— Exercise aim —
Among the records, which lines include "チタンナット"? List them.

— Data excerpts —

============

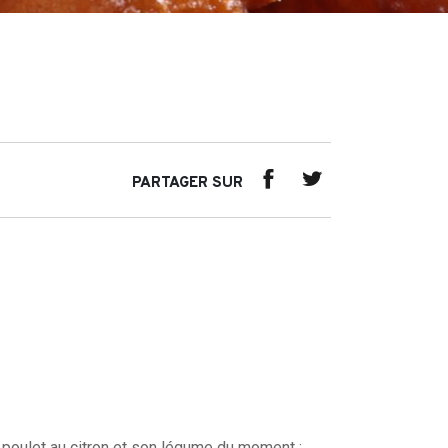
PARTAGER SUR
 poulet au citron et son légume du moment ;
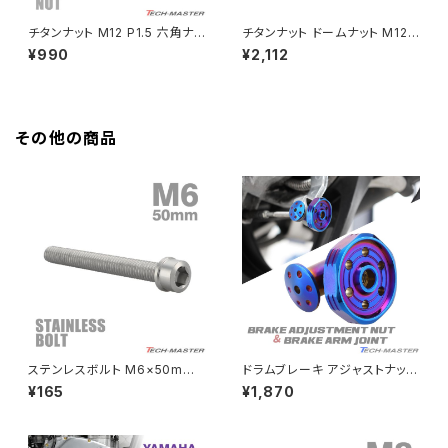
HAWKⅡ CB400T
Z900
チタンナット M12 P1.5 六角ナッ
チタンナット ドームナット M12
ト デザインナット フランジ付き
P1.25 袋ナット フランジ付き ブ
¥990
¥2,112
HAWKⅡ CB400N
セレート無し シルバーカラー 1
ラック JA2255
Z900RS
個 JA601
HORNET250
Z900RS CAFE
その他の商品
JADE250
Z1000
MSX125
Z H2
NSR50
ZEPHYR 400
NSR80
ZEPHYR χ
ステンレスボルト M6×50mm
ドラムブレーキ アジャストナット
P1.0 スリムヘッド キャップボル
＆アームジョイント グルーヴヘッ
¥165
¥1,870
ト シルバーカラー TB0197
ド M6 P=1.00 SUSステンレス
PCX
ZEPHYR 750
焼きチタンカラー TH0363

============

— Your solution —
チタンナット M12 P1.5 六角ナッ
チタンナット ドームナット M12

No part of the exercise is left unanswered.